Let $n$ be a positive integer (the number of vertices), $k$ be a positive integer (the number of communities), $p = (p_1, . . . , p_k)$ be a probability vector on $[k] := \{1, . . . , k\}$ (the prior on the $k$ communities) and $W$ be a $k \times k$ symmetric matrix with entries in $[0, 1]$ (the connectivity probabilities). The pair $(X, G)$ is drawn under $SBM(n,p,W)$ if $X$ is an $n$- dimensional random vector with i.i.d. components distributed under $p$, and $G$ is an $n$-vertex simple graph where vertices $i$ and $j$ are connected with probability $W(X_i,X_j)$ , independently of other pairs of vertices.
Now, Fagin's zero-one laws say that for a Erdos-Reyni random graph $G(n,p)$, then for any first order logic formula $\Phi$ in the language of graphs the following holds:
$$\lim_{n \rightarrow \infty} \mathbb{P}_{g \sim G(n,p)}[g \models \Phi] \text{ is either } 0 \text{ or } 1$$
My question is does the same hold for Stochastic Block Model?
Progress made so far:
- If you force $W(X_i,X_j) \in (0,1)$ then fagin's argument of extension axioms goes through, and you have a rado graph in the limit and hence the 0-1 laws hold.

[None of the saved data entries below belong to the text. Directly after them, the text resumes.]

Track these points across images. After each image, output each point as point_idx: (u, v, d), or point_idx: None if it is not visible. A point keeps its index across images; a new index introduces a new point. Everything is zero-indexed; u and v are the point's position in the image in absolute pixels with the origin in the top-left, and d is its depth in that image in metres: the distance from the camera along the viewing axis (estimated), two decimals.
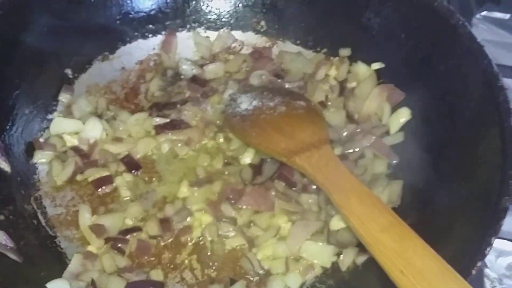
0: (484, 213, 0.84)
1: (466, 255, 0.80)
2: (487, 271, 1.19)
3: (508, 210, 0.83)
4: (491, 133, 0.95)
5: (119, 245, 1.11)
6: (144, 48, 1.43)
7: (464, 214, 0.90)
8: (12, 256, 0.95)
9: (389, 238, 0.83)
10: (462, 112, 1.06)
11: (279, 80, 1.38)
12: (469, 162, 0.98)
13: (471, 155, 0.98)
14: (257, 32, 1.47)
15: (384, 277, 0.97)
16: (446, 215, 0.96)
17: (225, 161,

- If for some $j$, we have that $\forall i: (i \neq j). W(X_i,X_j) = 0$, then you cannot create extensions (as used in fagin's proof) for a set of nodes in the community $j$ plus some other nodes. Basically the community $j$ will form a seperate connected component. In this case do zero-one laws hold?
In general are there other proofs of Zero-one laws that could be more useful here?
PS: I moved the question here from Mathstack, as I did not get any response there.